**Dataset entries**

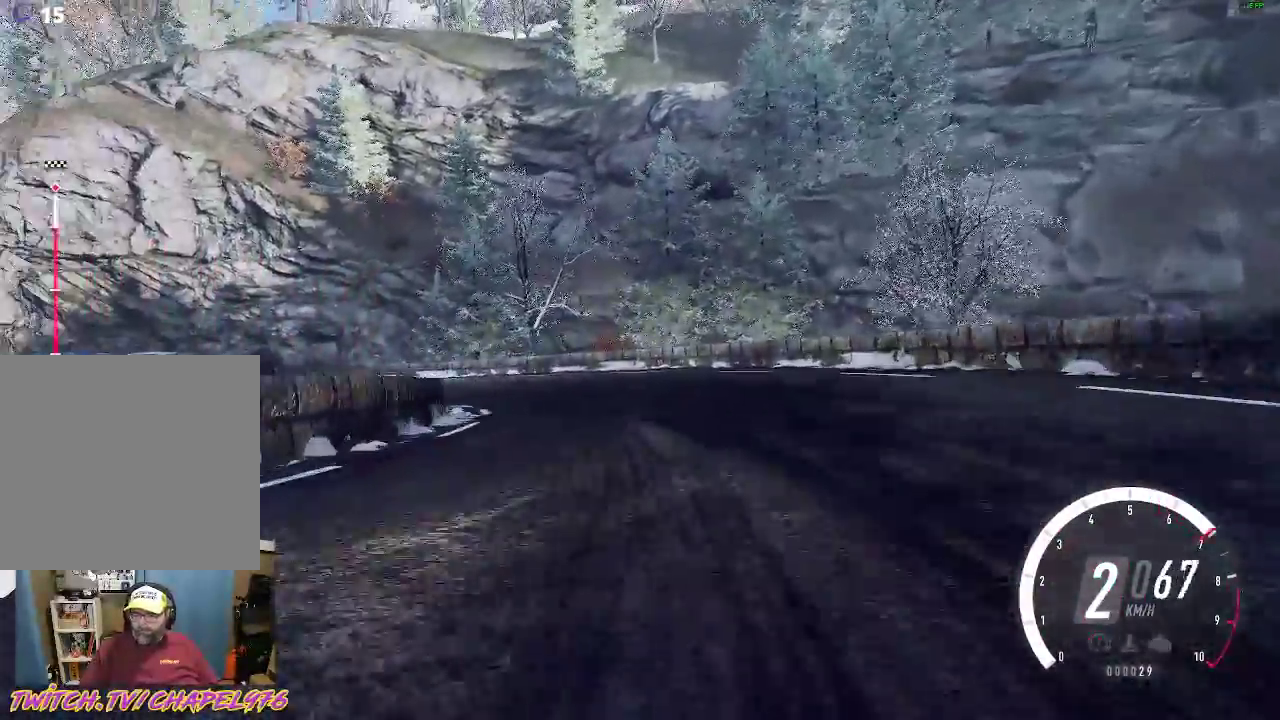
{"dt_ms": 500, "buttons": ["R2"], "left_stick": "left", "events": [[33, "R2", "down"], [183, "A", "down"], [317, "A", "up"]]}
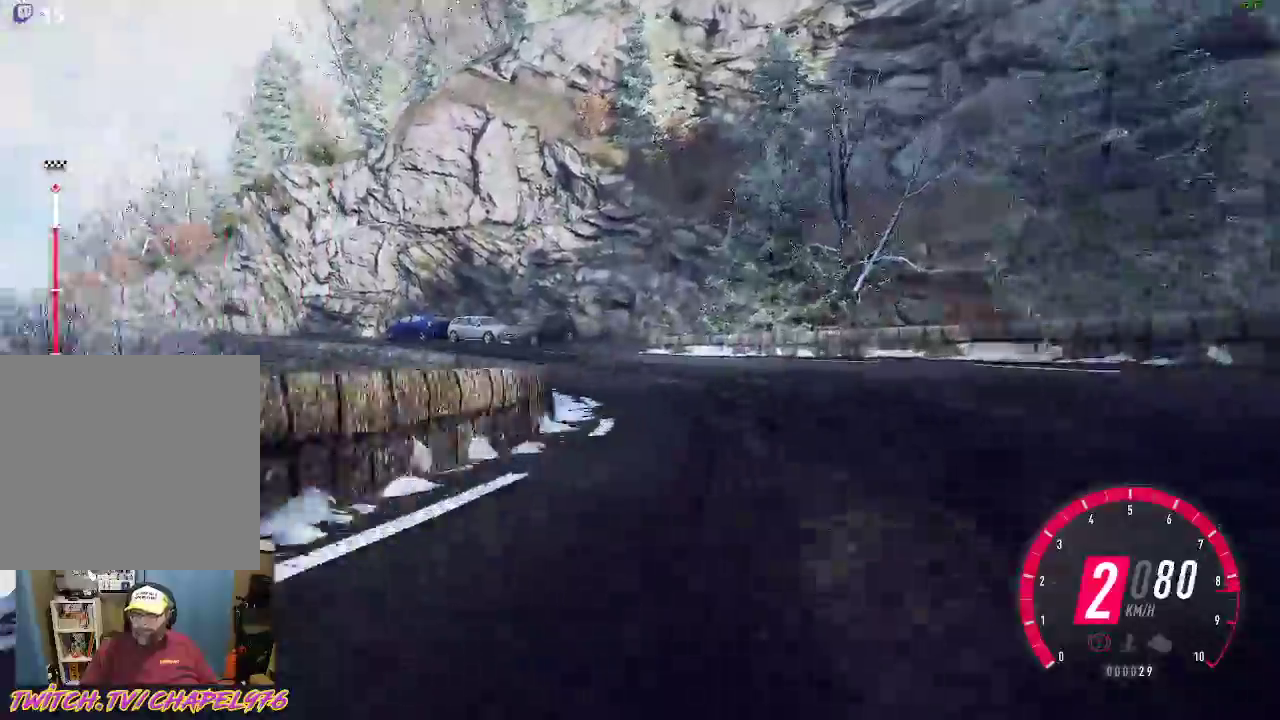
{"dt_ms": 500, "buttons": ["R2"], "left_stick": "left", "events": []}
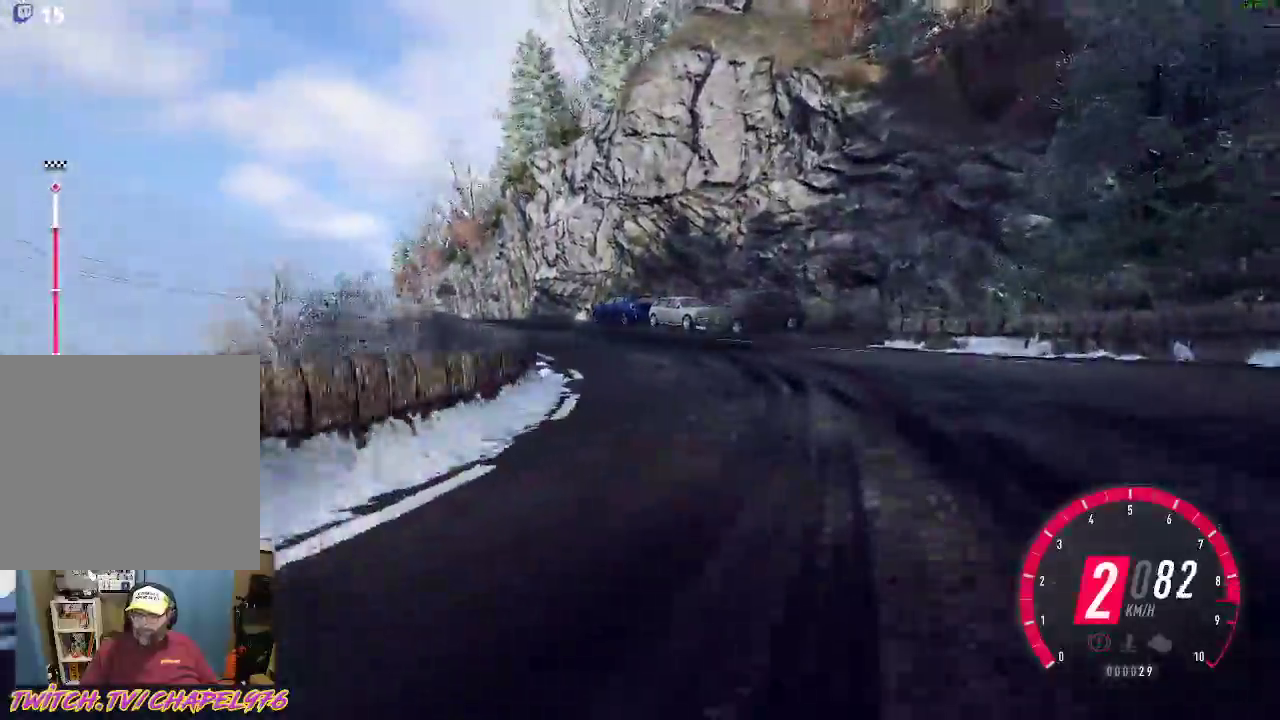
{"dt_ms": 500, "buttons": ["R2"], "left_stick": "left", "events": [[17, "R2", "up"], [83, "R2", "down"]]}
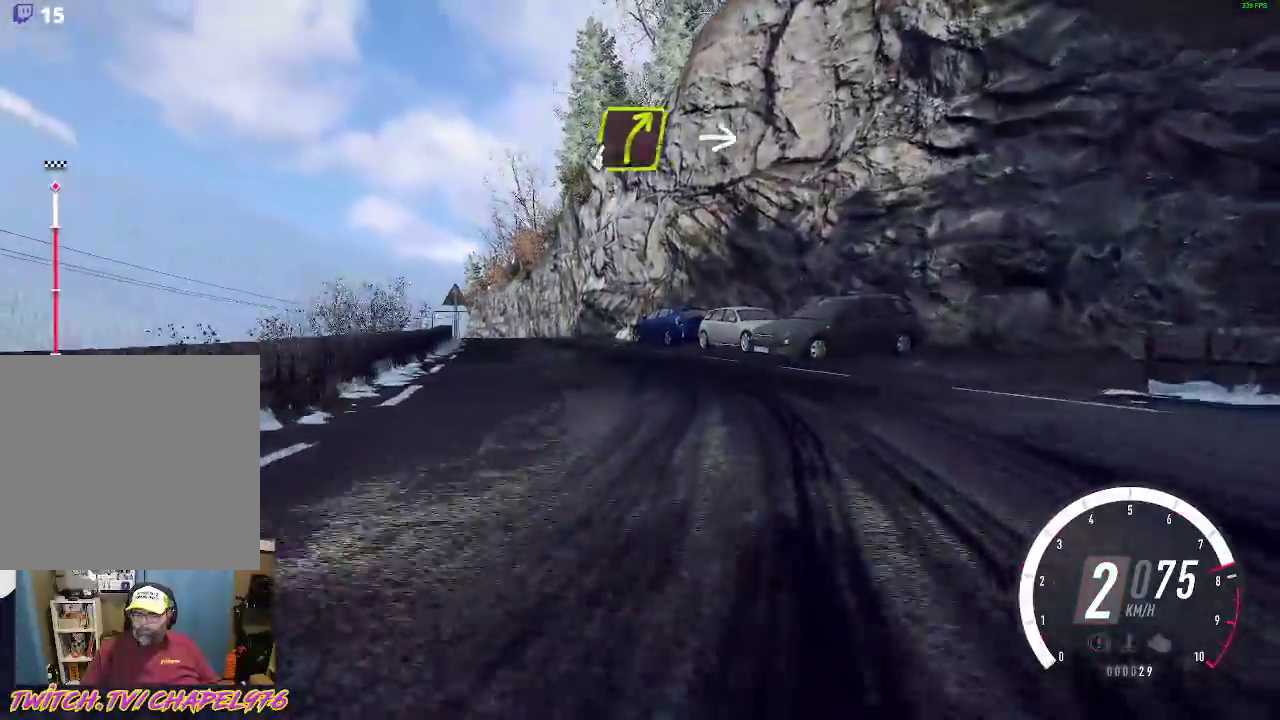
{"dt_ms": 500, "buttons": ["R2"], "left_stick": "left", "events": [[250, "left_stick", "center"], [383, "left_stick", "left"]]}
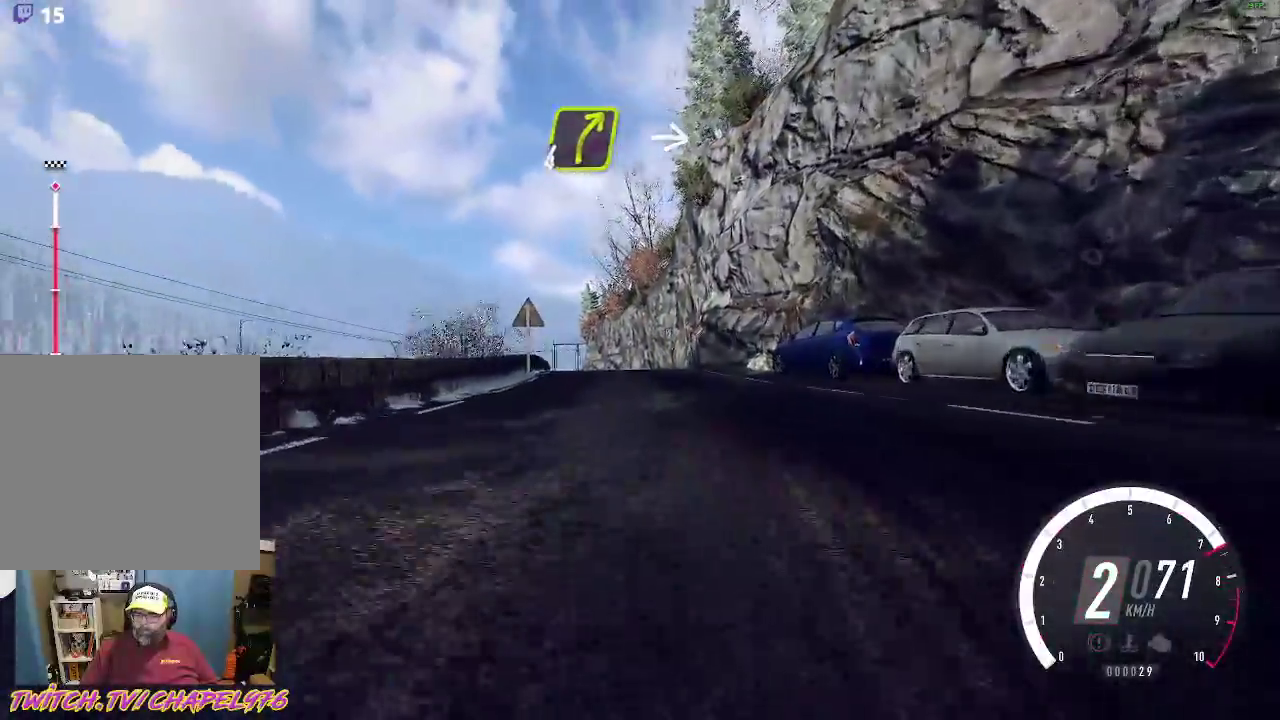
{"dt_ms": 500, "buttons": ["R2"], "left_stick": "center", "events": [[50, "left_stick", "center"], [250, "left_stick", "down-right"], [350, "left_stick", "center"]]}
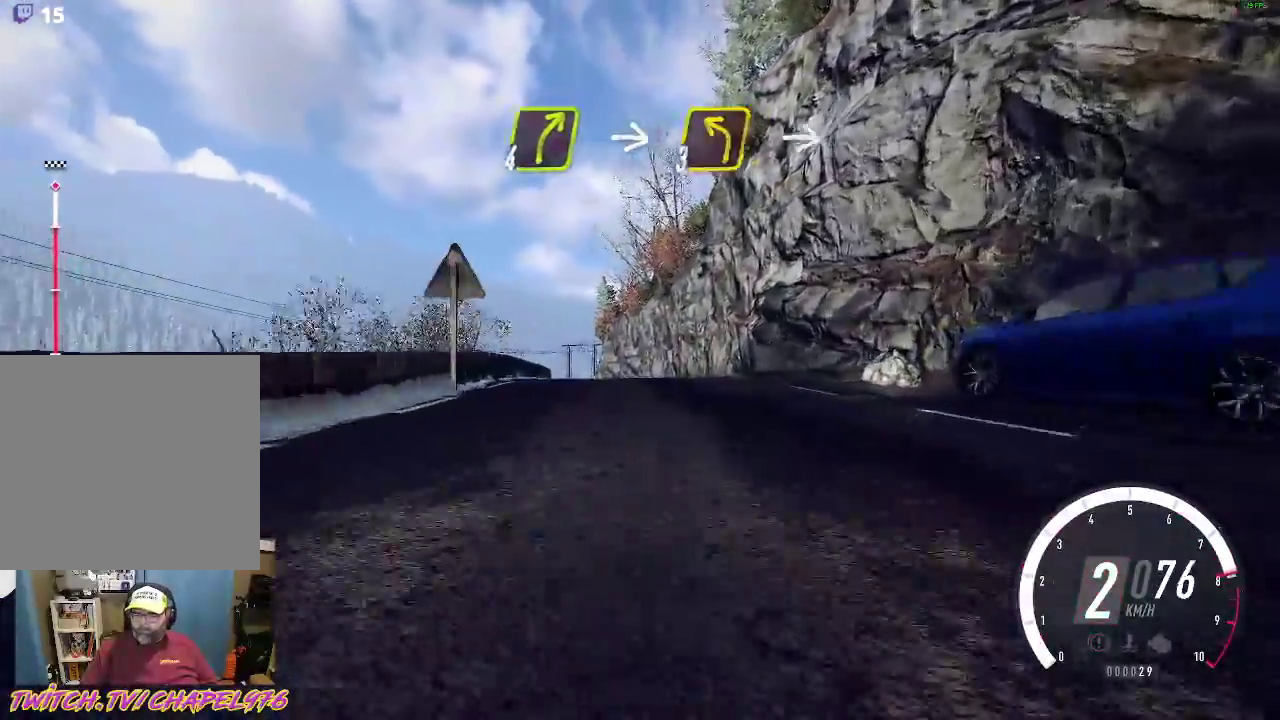
{"dt_ms": 500, "buttons": ["B", "R2"], "left_stick": "left", "events": [[67, "left_stick", "left"], [200, "left_stick", "center"], [400, "B", "down"], [500, "left_stick", "left"]]}
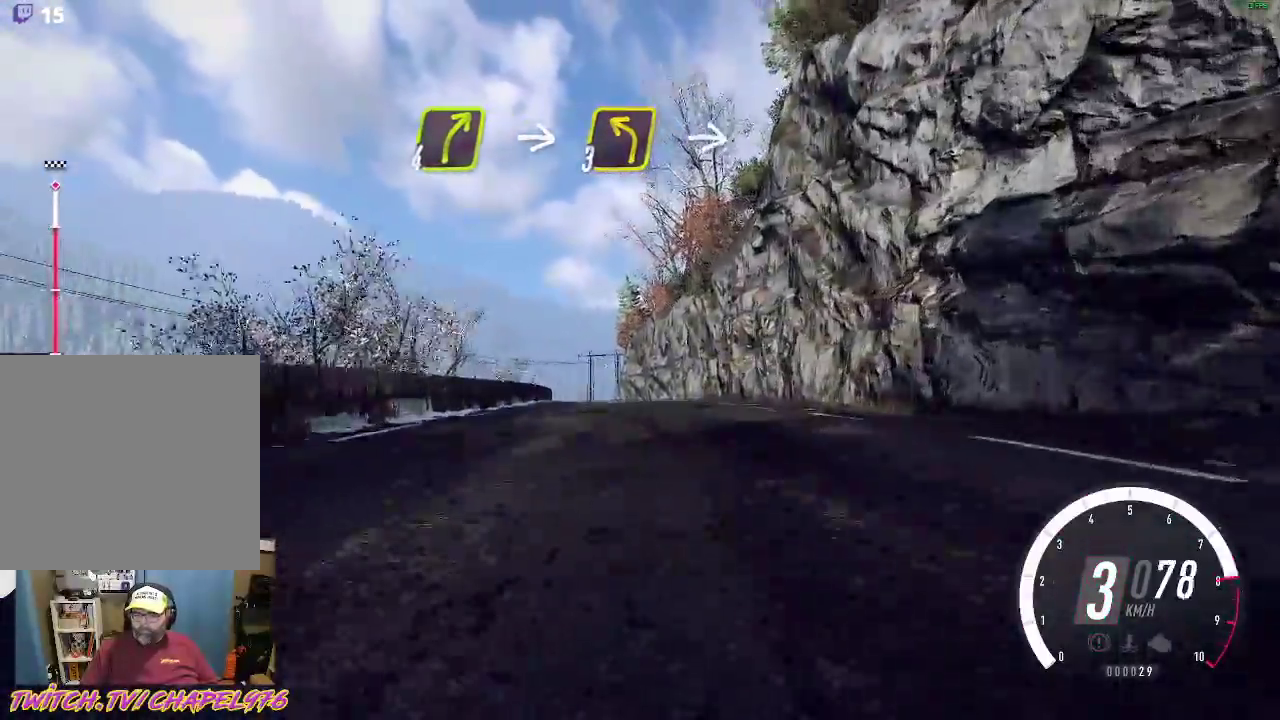
{"dt_ms": 500, "buttons": ["R2"], "left_stick": "center", "events": [[67, "B", "up"], [133, "left_stick", "center"]]}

**What is required**
Give the data again exactly, without pictures.

**Task result**
{"dt_ms": 500, "buttons": ["R2"], "left_stick": "left", "events": [[33, "R2", "down"], [183, "A", "down"], [317, "A", "up"]]}
{"dt_ms": 500, "buttons": ["R2"], "left_stick": "left", "events": []}
{"dt_ms": 500, "buttons": ["R2"], "left_stick": "left", "events": [[17, "R2", "up"], [83, "R2", "down"]]}
{"dt_ms": 500, "buttons": ["R2"], "left_stick": "left", "events": [[250, "left_stick", "center"], [383, "left_stick", "left"]]}
{"dt_ms": 500, "buttons": ["R2"], "left_stick": "center", "events": [[50, "left_stick", "center"], [250, "left_stick", "down-right"], [350, "left_stick", "center"]]}
{"dt_ms": 500, "buttons": ["B", "R2"], "left_stick": "left", "events": [[67, "left_stick", "left"], [200, "left_stick", "center"], [400, "B", "down"], [500, "left_stick", "left"]]}
{"dt_ms": 500, "buttons": ["R2"], "left_stick": "center", "events": [[67, "B", "up"], [133, "left_stick", "center"]]}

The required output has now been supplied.